5 Percent Recreational Marijuana Tax Approved By Denver City Council

The Colorado Court of Appeals said people whose cases were under appeal when Amendment 64 on recreational marijuana took effect in December 2012 are eligible to have their convictions reversed.

COLORADO: Denver City Council approved a municipal tax rate of 5 percent on recreational marijuana sales in Mile High City on Monday afternoon — if approved by voters, the city tax would likely be in addition to the 25 percent combined state tax rate, which also must be approved by voters this November.

The city council voted 7-5 in favor of the 5 percent tax that will take effect on Jan. 1, 2014 when recreational marijuana sales can begin in the state. Mayor Michael Hancock had recommended the 5 percent tax rate earlier in the month.

“We believe a 5 percent tax on recreational marijuana will fulfill the city’s needs to effectively regulate and enforce this new law while protecting our children and families, supporting public health and ensuring the integrity of our neighborhoods,” Hancock said.

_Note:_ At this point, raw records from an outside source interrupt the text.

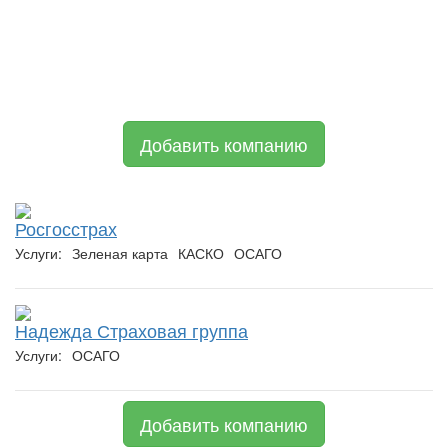
Добавить компанию
Росгосстрах
Услуги:
Зеленая карта
КАСКО
ОСАГО
Надежда Страховая группа
Услуги:
ОСАГО
Добавить компанию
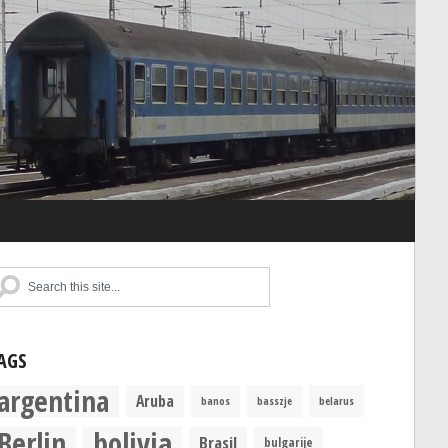
AGS
argentina
Aruba
banos
basszje
belarus
Berlin
bolivia
Brasil
bulgarije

The Denver Post reports that the city council also approved a sliding tax scale – between 3.5 and 15 percent — which would allow the city council to adjust the tax rate as needed. However, the council agreed that voters should be asked to approve a starting rate of 5 percent.

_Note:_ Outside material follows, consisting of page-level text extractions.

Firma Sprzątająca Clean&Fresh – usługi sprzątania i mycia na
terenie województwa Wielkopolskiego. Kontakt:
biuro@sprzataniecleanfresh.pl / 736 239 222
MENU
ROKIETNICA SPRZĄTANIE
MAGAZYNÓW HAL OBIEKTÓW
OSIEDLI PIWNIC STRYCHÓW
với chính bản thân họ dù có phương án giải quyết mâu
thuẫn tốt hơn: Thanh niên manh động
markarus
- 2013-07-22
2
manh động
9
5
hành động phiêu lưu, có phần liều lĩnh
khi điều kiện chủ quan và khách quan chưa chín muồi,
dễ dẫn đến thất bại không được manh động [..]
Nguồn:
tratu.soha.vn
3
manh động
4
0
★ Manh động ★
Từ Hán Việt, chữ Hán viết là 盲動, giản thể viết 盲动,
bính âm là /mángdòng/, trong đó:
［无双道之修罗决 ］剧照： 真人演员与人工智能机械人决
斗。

The taxes gathered by the city will be used to cover the expenses of regulating the new legal marijuana industry including more police, drug education programs and improved oversight.

The 5 percent tax, along with state revenue and other associated marijuana fees, is expected to generate the City of Denver an estimated $9.2 million annually.

Colorado’s Taxpayers’ Bill of Rights requires that Coloradans vote on any tax increases so they will be asked to weigh in on the taxes on this November’s ballot.

If all tax rates, at the city and state level, are approved by voters in November — a 5 percent city tax, a 15 percent excise tax plus a 10 percent special sales tax rate — marijuana buyers in Denver could be looking at least 30 percent in taxes each marijuana purchase.